MATEWAN —The Matewan Town Council met Tuesday evening and discussed a number of topics, including the Thacker Water Project and honoring a pair of girls for winning a poster contest.
Pat Rawlings, Senior Designer for Triad Engineering, spoke to the council regarding the project, saying that he had recently attended “a pre-construction meeting with constructors and agencies, but nothing of consequence was done.”
He said that he recommended the council to sign the contracts that night so that work could begin as soon as possible. The project is set to be completed within nine months of the start date.
The “clock,” as Rawlings put it, would begin once he received a letter back from the contractors.
“At this point, groundbreaking could be at any time,” Rawlings said.
The council tentatively chose the second week of May to conduct the project’s groundbreaking.
Next, the council and Matewan Massacre Drama Director Donna Patterino honored a pair of girls for winning a poster contest regarding the Massacre.
“The goal of the Matewan Massacre group is to teach the young people the history of the area and labor history,” Patterino said.
Each year, the group sponsors a poster contest and this year, went to local grade schools instead of area high and vocational schools.
Alyssa Gauze, 14, of Williamson, daughter of Marie Gauze, and Savannah Curry, 14, also of Williamson, daughter of Greta and Joseph Curry, won the contest.
The two Williamson Middle School eighth-graders were awarded a gift basket and were honored by the council for their research and efforts.
“Thank you ladies, for taking interest,” Mayor Sheila Kessler said. “You did a really, really good job.”
The girls told the Daily News that they thanked the mayor, council and Patterino for giving them this opportunity and for recognizing them.
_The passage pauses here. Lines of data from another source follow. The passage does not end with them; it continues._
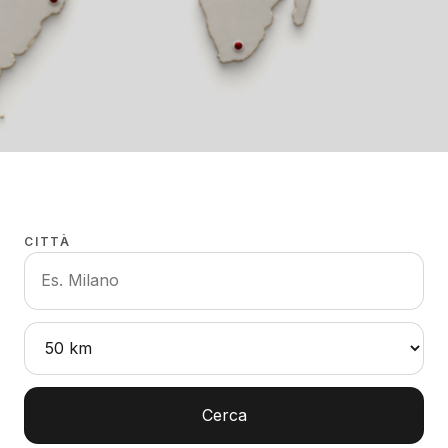
CITTÀ
Cerca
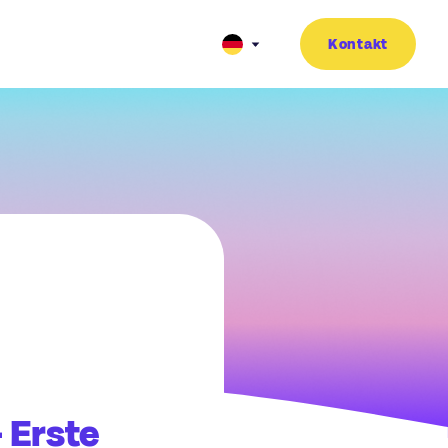
Kontakt
 Erste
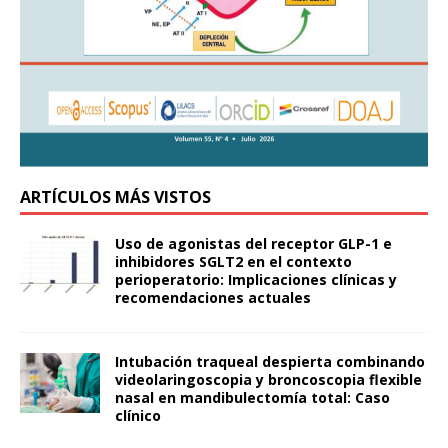
ARTÍCULOS MÁS VISTOS
Uso de agonistas del receptor GLP-1 e
inhibidores SGLT2 en el contexto
perioperatorio: Implicaciones clínicas y
recomendaciones actuales
Intubación traqueal despierta combinando
videolaringoscopia y broncoscopia flexible
nasal en mandibulectomía total: Caso
clínico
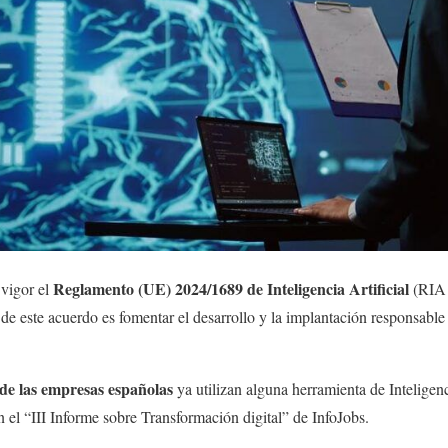
Reglamento (UE) 2024/1689 de Inteligencia Artificial
 vigor el
(RIA 
l de este acuerdo es fomentar el desarrollo y la implantación responsabl
de las empresas españolas
ya utilizan alguna herramienta de Inteligen
n el “III Informe sobre Transformación digital” de InfoJobs.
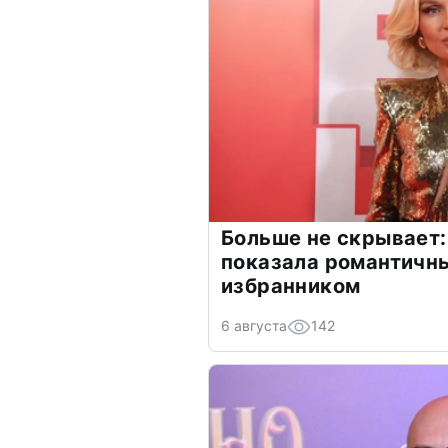
Больше не скрывает:
показала романтичн
избранником
6 августа
142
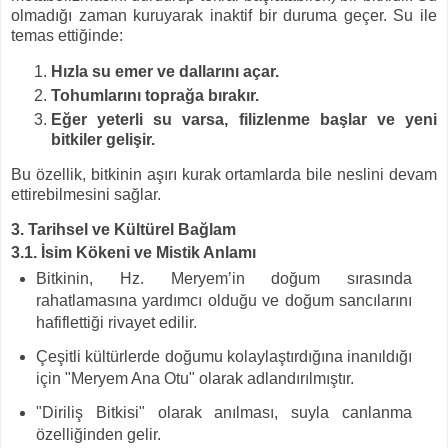
olmadığı zaman kuruyarak inaktif bir duruma geçer. Su ile
temas ettiğinde:
Hızla su emer ve dallarını açar.
Tohumlarını toprağa bırakır.
Eğer yeterli su varsa, filizlenme başlar ve yeni
bitkiler gelişir.
Bu özellik, bitkinin aşırı kurak ortamlarda bile neslini devam
ettirebilmesini sağlar.
3. Tarihsel ve Kültürel Bağlam
3.1. İsim Kökeni ve Mistik Anlamı
Bitkinin, Hz. Meryem’in doğum sırasında
rahatlamasına yardımcı olduğu ve doğum sancılarını
hafiflettiği rivayet edilir.
Çeşitli kültürlerde doğumu kolaylaştırdığına inanıldığı
için "Meryem Ana Otu" olarak adlandırılmıştır.
"Diriliş Bitkisi" olarak anılması, suyla canlanma
özelliğinden gelir.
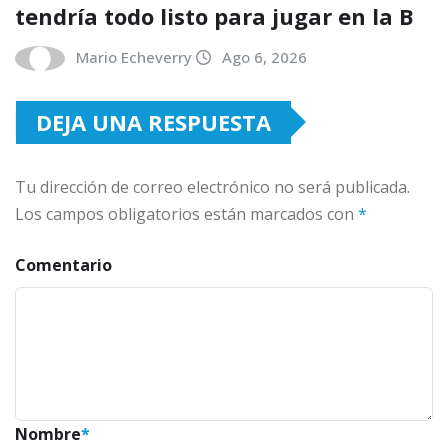
tendría todo listo para jugar en la B
Mario Echeverry
Ago 6, 2026
DEJA UNA RESPUESTA
Tu dirección de correo electrónico no será publicada.
Los campos obligatorios están marcados con
*
Comentario
Nombre
*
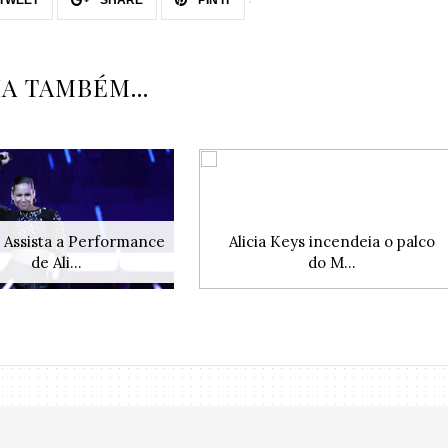
IA TAMBÉM...
 Assista a Performance
Alicia Keys incendeia o palco
de Ali...
do M...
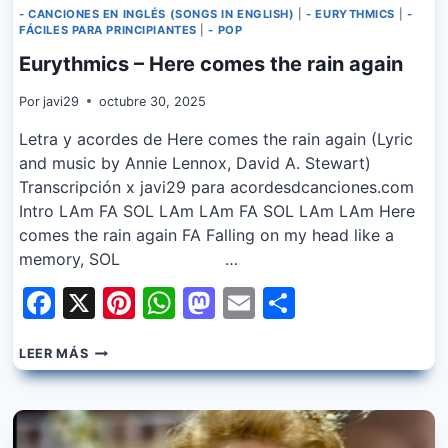
- CANCIONES EN INGLÉS (SONGS IN ENGLISH)
|
- EURYTHMICS
|
-
FÁCILES PARA PRINCIPIANTES
|
- POP
Eurythmics – Here comes the rain again
Por
javi29
octubre 30, 2025
Letra y acordes de Here comes the rain again (Lyric
and music by Annie Lennox, David A. Stewart)
Transcripción x javi29 para acordesdcanciones.com
Intro LAm FA SOL LAm LAm FA SOL LAm LAm Here
comes the rain again FA Falling on my head like a
memory, SOL …
Facebook
X
Pinterest
WhatsApp
Mastodon
Email
Share
EURYTHMICS
LEER MÁS
–
HERE
COMES
THE
RAIN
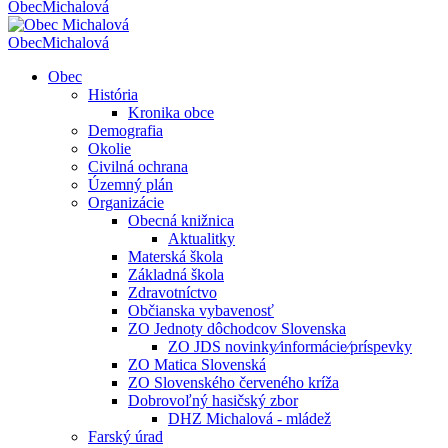
Obec
Michalová
Obec
Michalová
Obec
História
Kronika obce
Demografia
Okolie
Civilná ochrana
Územný plán
Organizácie
Obecná knižnica
Aktualitky
Materská škola
Základná škola
Zdravotníctvo
Občianska vybavenosť
ZO Jednoty dôchodcov Slovenska
ZO JDS novinky⁄informácie⁄príspevky
ZO Matica Slovenská
ZO Slovenského červeného kríža
Dobrovoľný hasičský zbor
DHZ Michalová - mládež
Farský úrad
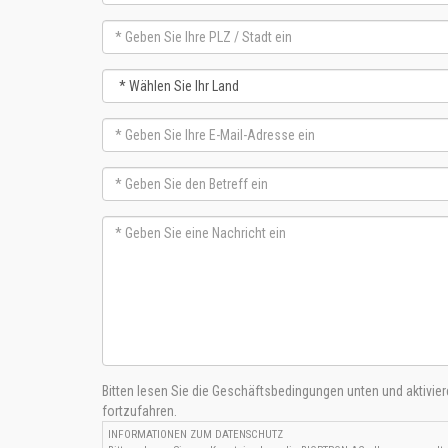
Bitten lesen Sie die Geschäftsbedingungen unten und aktivie
fortzufahren.
INFORMATIONEN ZUM DATENSCHUTZ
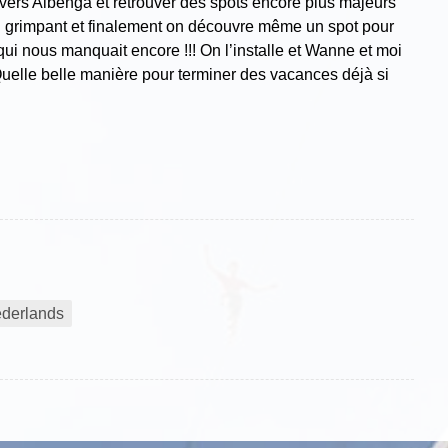
 vers Albenga et retrouver des spots encore plus majeurs
n grimpant et finalement on découvre même un spot pour
c qui nous manquait encore !!! On l’installe et Wanne et moi
 Quelle belle manière pour terminer des vacances déjà si
derlands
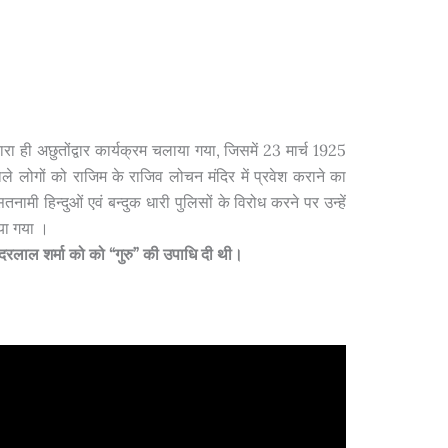
द्वारा ही अछुतोंद्वार कार्यक्रम चलाया गया, जिसमें 23 मार्च 1925
ाले लोगों को राजिम के राजिव लोचन मंदिर में प्रवेश कराने का
नामी हिन्दुओं एवं बन्दुक धारी पुलिसों के विरोध करने पर उन्हें
ाया गया ।
ुन्दरलाल शर्मा को को “गुरु” की उपाधि दी थी
।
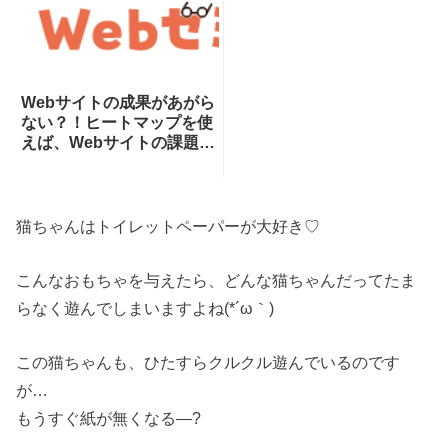
Webサイトの成果があがら
ない？！ヒートマップを使
えば、Webサイトの課題が
一目瞭然！ヒートマップで
できることを専門家が分か
りやすく解説！
猫ちゃんはトイレットペーパーが大好き♡
こんなおもちゃを与えたら、どんな猫ちゃんだってたま
らなく遊んでしまいますよね(*´ω｀)
この猫ちゃんも、ひたすらクルクル遊んでいるのです
が…
もうすぐ紙が無くなる―?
Next, the council heard from Butch Collins and Troy Smith, members of the local UMWA (United Mine Workers of America) in Matewan, who spoke about Patriot Coal.
Collins said that the company was “built to fail,” and talked about its recent bankruptcy and plans to take away pensions.
He and Smith were there to obtain the signatures of the elected officials present to “bombard St. Louis with hundreds of thousands of letters of support.”
A total of seven states are taking place in this campaign, Collins said, to show that the union had the support of their elected officials.
Kessler and each present councilmember, David Smith, Lois Justice and Edward Nenni, signed.
Lastly, the council briefly discussed the death of Mingo County Sheriff Eugene Crum. The town passed a proclamation, saying that the “Town of Matewan honors, recognizes and mourns Walter Eugene Crum.”
“Eugene was an officer in Matewan for years and was a friend for many, many more,” Kessler said. “He’s going to be missed.”
The Matewan Town Council meets on the second Tuesday of each month at 6 p.m. at Matewan Town Hall. Meetings are open to the public.